What the task requires -
Give back exactly the lines of the material below that start at the one holding "Table 1. Specifications" and end at the last line, minus the pictures.

Data records -
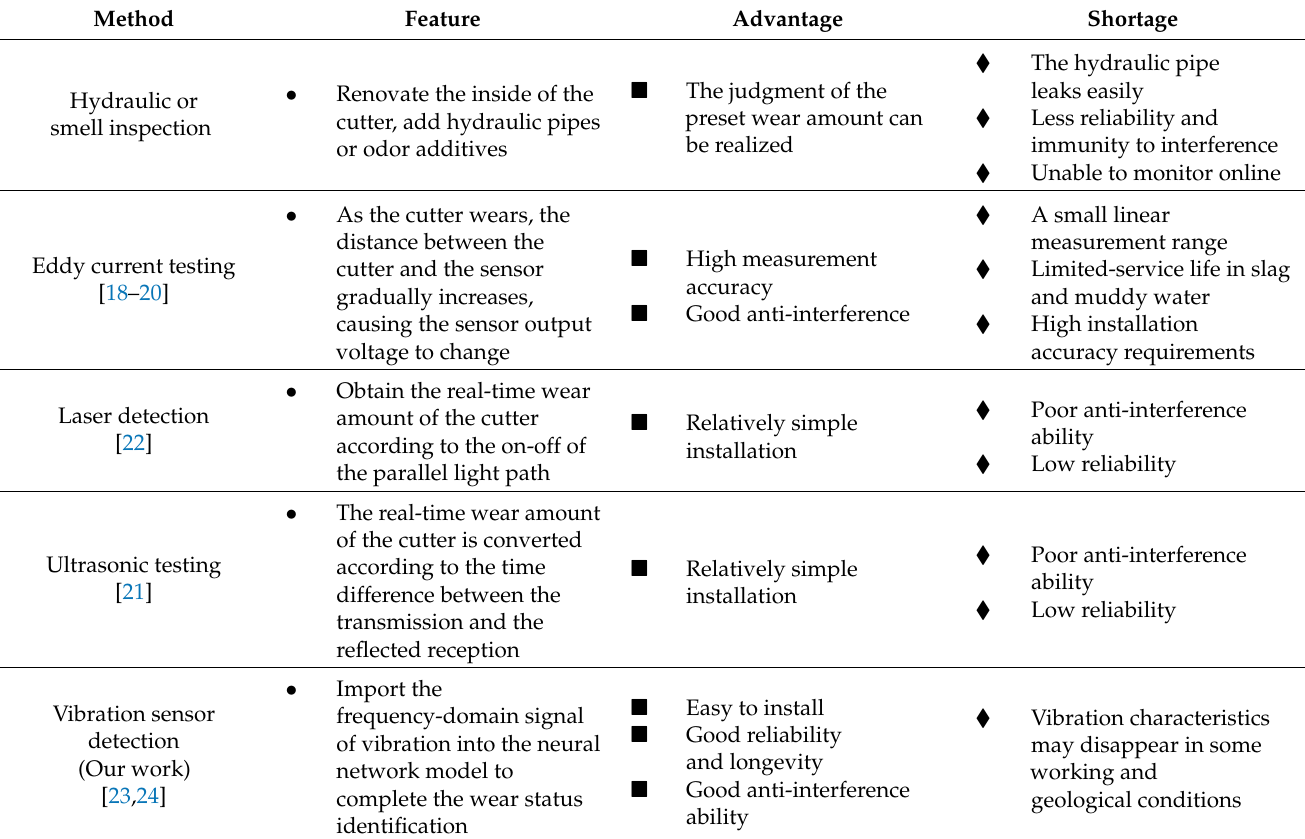
Table 1. Comparison between different wear identification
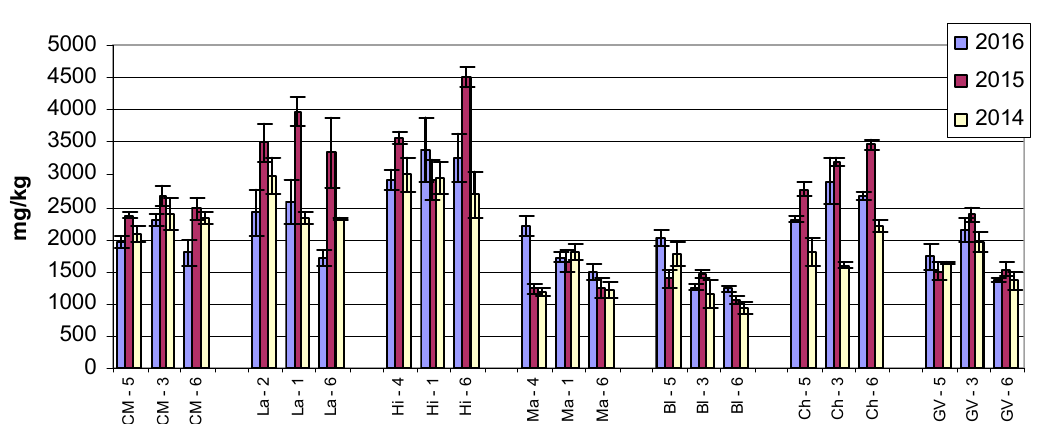
Figure 2. Contents of trans - ε -viniferin in grape canes during three years. Example explanation of abbreviations: CM-5—“CM” is the variety, “5” is the sampling site (see Materials and Methods and Table 1).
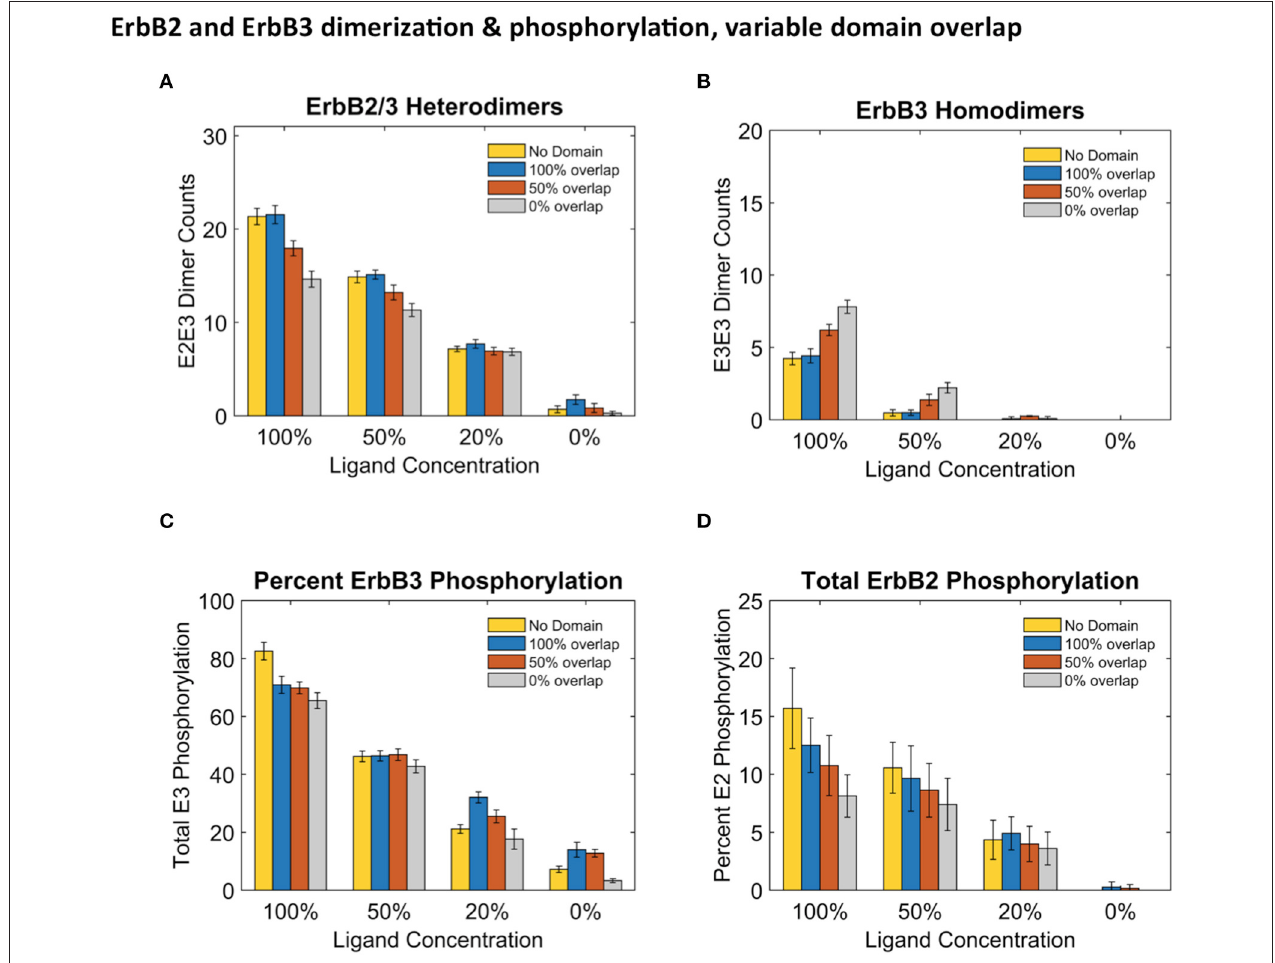
FIGURE 4 | Overlapping domains influence dimer formation and phosphorylation. (A,B): Dimer counts across different ligand concentrations with 4 different membrane configurations- 100% (blue bars), 50% (orange bars), and 0% overlap (gray bars) as well as no domain simulations (yellow bars) for ErbB2/ErbB3 heterodimers (A) and ErbB3 homodimers (B) . (C,D): Total receptor phosphorylation across different ligand concentrations and all four domain configurations for ErbB3 (C) And ErbB2 (D) . All bars are the averages of 4 runs ± standard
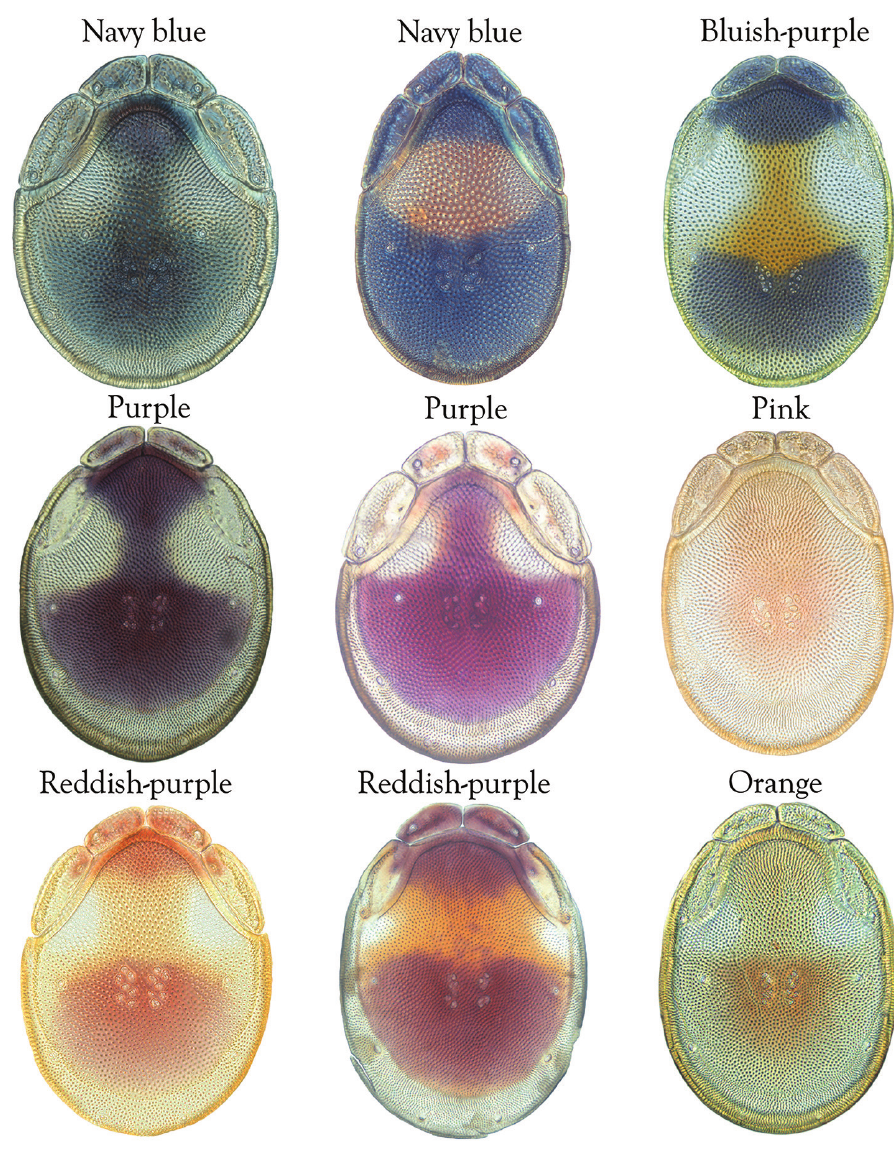
Figure 3. Terminology for coloration: blue – bluish-purple – purple-pink – reddish-purple – orange. Species depicted from top-left to bottom-right: T. gorti ; T. erectirostra ; T. biscutella ; T. neoanomala ; T. ni- groalba ; T. gorti ; T. skvarlai ; T. magnexa , and T. delicatexa .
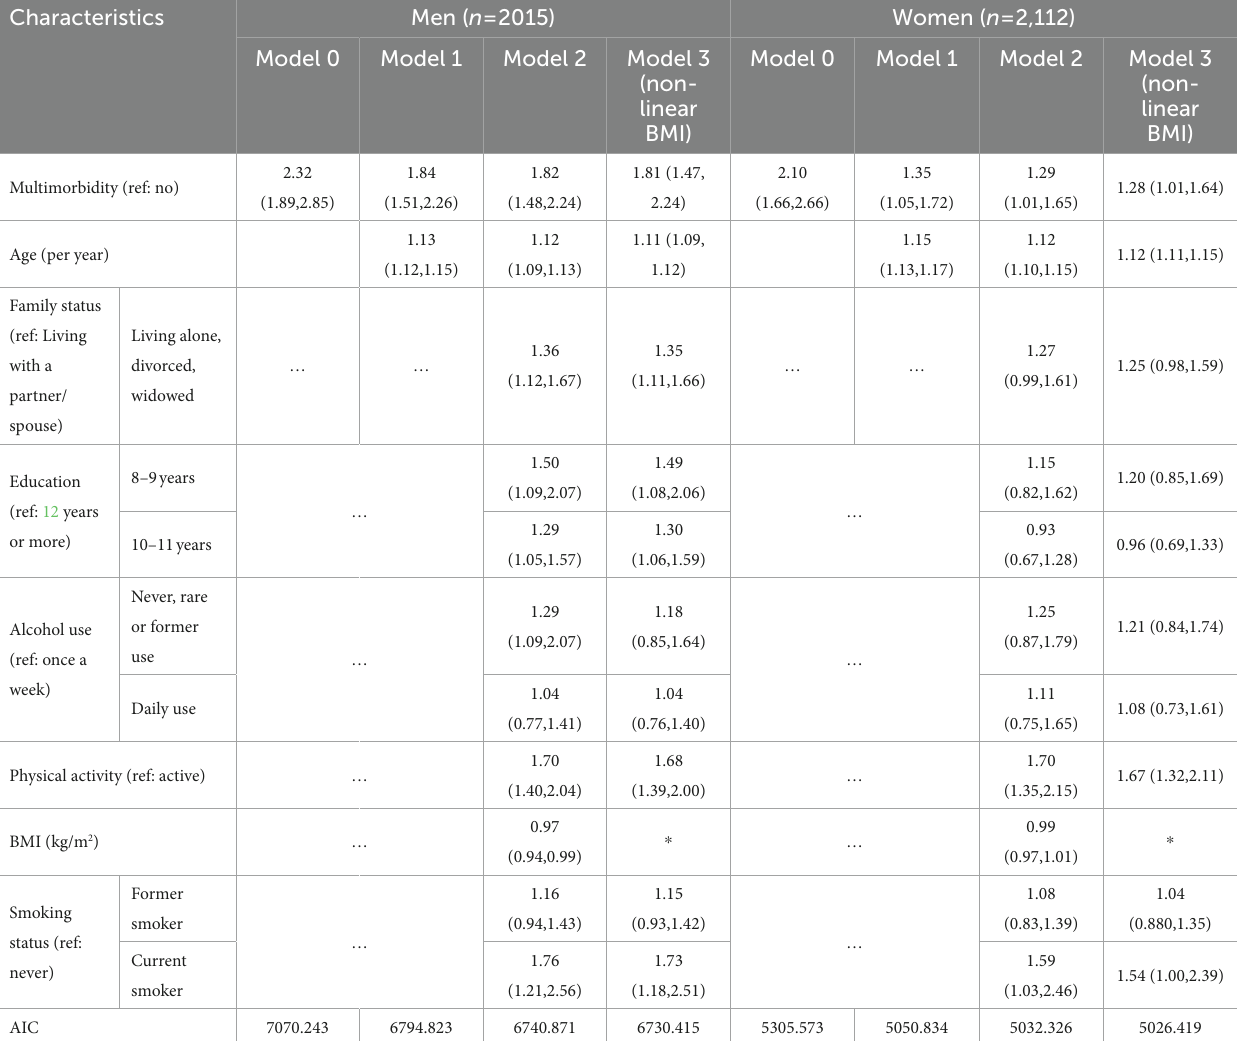
TABLE 2 Multivariate adjusted association of MM and all-cause mortality for men and women.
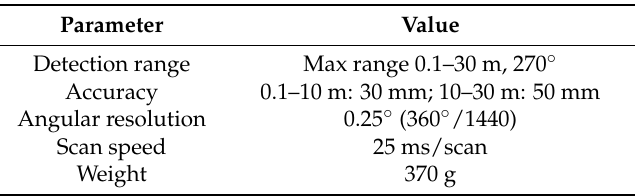
Table 1. Specifications of the laser scanner UTM-30LX [20].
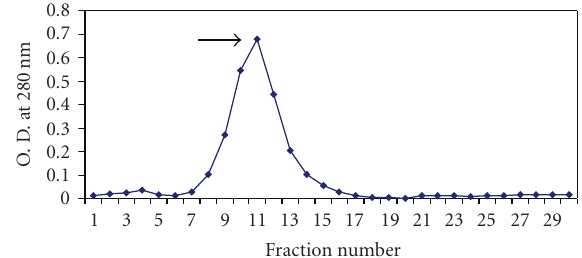
Figure 1: Elution pattern of sperm immobilization factor from E. coli on Sephadex G-100 column.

Answer to this exercise -
Table 1. Specifications of the laser scanner UTM-30LX [20].
Figure 1: Elution pattern of sperm immobilization factor from E. coli on Sephadex G-100 column.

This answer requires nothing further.